Corrimos en estampida. Algunos se metieron en la bañera. Otros, debajo de la cama y en los armarios. Solo tres o cuatro permanecimos en el salón, simulando una reunión tranquila. Luz y una compañera abrieron la puerta. 

–Buenas noches, señores agentes.

Dos tipos altos y fornidos, con los guantes enfundados y chalecos antibalas nos miraron con cara de reprobación.

–Hemos recibido una llamada por el ruido.

–Estamos cenando con unos amigos –a Luz se le daba bien mentir–. Igual se nos ha ido un poco el tono.

Pero el poli la cortó en seco.

–Se oye el estruendo desde la calle.

Las chicas se quedaron pálidas. Los policías amenazaron con requisar el equipo y ponernos una multa. Sin embargo, tras varios perdones y unos cuantos losientos, accedieron a marcharse. La única condición fue que esperarían en la calle a que desalojáramos el piso. Jamás olvidaré la cara descompuesta de los agentes al ver que primero salían seis, luego otros siete, después siete más, y así hasta cuarenta o cincuenta que debíamos de estar aquella noche. Terminamos cortando la calle. Queríamos seguir la juerga en algún bar. Fumábamos y charlábamos mientras bajaba todo el mundo. Éramos tantos que resultaba inevitable sentirse intocable. Los polis pasaron de una indisimulada sonrisilla de satisfacción a un gesto de enfado considerable. 

–La próxima vais a saber lo que es una fiesta de verdad –dijo uno colocando la mano en la porra.

El día después de aquella «party» memorable, por la tarde, entre una clase y otra, estábamos en la biblioteca y Luz sacó unos papeles.
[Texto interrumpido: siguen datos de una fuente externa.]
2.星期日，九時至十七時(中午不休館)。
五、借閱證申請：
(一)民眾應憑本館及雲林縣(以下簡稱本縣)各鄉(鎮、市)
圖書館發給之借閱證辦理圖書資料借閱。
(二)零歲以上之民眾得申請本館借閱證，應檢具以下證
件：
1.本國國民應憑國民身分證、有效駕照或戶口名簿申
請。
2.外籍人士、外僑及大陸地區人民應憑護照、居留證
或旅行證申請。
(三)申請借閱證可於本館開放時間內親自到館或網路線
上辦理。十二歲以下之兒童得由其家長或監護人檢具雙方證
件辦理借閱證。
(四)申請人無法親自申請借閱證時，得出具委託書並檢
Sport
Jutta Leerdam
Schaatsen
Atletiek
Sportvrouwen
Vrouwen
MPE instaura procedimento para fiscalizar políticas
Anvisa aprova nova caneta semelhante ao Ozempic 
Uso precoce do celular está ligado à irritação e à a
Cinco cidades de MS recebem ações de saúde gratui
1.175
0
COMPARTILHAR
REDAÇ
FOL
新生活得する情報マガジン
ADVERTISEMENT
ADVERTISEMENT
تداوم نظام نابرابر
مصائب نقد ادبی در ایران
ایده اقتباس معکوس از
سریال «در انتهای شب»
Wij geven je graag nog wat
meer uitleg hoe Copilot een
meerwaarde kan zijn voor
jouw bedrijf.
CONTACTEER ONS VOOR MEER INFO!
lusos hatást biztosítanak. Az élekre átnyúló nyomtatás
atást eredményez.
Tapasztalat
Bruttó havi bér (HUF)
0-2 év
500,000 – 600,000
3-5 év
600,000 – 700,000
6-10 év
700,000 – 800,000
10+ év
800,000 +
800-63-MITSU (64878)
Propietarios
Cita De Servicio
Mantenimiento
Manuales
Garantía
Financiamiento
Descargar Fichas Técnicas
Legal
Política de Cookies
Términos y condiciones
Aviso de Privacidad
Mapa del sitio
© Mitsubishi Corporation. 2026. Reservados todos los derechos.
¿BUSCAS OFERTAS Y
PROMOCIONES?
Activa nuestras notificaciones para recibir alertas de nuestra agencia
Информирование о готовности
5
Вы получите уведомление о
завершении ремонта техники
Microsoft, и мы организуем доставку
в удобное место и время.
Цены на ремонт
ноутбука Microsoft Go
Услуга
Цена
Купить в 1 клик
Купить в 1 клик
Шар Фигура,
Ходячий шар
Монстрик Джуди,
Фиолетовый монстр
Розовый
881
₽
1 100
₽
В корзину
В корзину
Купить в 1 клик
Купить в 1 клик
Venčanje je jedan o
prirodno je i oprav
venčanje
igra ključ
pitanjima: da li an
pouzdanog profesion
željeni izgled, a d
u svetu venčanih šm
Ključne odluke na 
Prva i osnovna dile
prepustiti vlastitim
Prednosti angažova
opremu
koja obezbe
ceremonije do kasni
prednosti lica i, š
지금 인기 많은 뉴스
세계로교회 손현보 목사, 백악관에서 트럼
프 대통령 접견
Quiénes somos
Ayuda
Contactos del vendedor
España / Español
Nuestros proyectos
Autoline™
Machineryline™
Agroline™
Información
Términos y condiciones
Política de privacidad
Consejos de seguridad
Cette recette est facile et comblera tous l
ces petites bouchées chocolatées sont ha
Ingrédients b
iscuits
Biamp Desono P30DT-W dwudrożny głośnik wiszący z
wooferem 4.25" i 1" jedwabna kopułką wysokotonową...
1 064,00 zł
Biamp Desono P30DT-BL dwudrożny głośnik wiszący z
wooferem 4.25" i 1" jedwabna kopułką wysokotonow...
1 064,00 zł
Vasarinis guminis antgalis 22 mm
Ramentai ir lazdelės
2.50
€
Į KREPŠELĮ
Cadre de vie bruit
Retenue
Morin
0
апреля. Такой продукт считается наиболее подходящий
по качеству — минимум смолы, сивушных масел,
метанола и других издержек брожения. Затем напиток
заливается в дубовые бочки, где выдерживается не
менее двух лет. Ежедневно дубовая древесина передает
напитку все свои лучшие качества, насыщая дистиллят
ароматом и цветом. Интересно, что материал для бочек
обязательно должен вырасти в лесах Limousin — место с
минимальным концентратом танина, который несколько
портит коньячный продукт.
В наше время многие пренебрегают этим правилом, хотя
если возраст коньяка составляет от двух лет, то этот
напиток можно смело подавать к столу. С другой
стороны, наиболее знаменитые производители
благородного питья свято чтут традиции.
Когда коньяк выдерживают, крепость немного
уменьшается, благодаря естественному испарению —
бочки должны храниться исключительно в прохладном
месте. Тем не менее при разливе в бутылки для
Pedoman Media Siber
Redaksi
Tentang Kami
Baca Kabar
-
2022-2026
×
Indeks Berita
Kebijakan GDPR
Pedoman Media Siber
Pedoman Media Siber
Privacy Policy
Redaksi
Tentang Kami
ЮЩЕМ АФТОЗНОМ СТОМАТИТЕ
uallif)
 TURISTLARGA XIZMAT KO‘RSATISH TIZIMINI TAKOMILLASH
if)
No tuve que preguntar nada. Los puso encima de mis apuntes. Eran para una beca Erasmus. Iba a pedir Inglaterra. Quería probar un año y, quién sabe, si la cosa salía bien, tal vez podría terminar allí. Quería aprender bien inglés e ir haciendo currículum para después. Me quedé frío. No supe qué decir. Repentinamente se había puesto seria, pensando que su futuro era lo más importante. Y a mí me dio por considerarla un gran amor.

–No estamos para desperdiciar oportunidades –dijo.

–¿Y lo nuestro? 

Con total despreocupación, soltó:

–Me voy a Londres, no a la taiga. 

Sentí sus palabras como un bofetón. Entonces no había vuelos baratos y para un estudiante como yo, claro que Londres quedaba cerca de la taiga.

Las pocas semanas que quedaban para terminar el curso, mantuvimos el tipo como pudimos, aunque a mí se me habían quitado las ganas de bailar. Digamos que la noche de la gran fiesta fue nuestra despedida y, a pesar de que oficialmente nunca terminamos nuestra relación, en el instante en que ella cogió el avión los dos supimos que los restos de nuestro amor se quedaban en tierra. 

Durante el curso siguiente, hablamos un par de ocasiones por teléfono, nos escribimos cada vez con menor frecuencia. Poco a poco, como se calman las olas de manera imperceptible mientras baja la marea, un día se hizo el silencio. 

No recuerdo exactamente qué terminó haciendo. Me parece que se quedó unos años en Londres y luego volvió. El caso es que ya no supe nada más de Luz. Es una relación de esas que rememoras cada cierto tiempo, más por la nostalgia de la juventud que por echarla de menos. Aún conservo los cedés que me regaló. Los sigo escuchando en el bar y algunos han envejecido bien. Pero, sobre todo, guardo la idea de que en una buena fiesta hay que entregarse y bailar.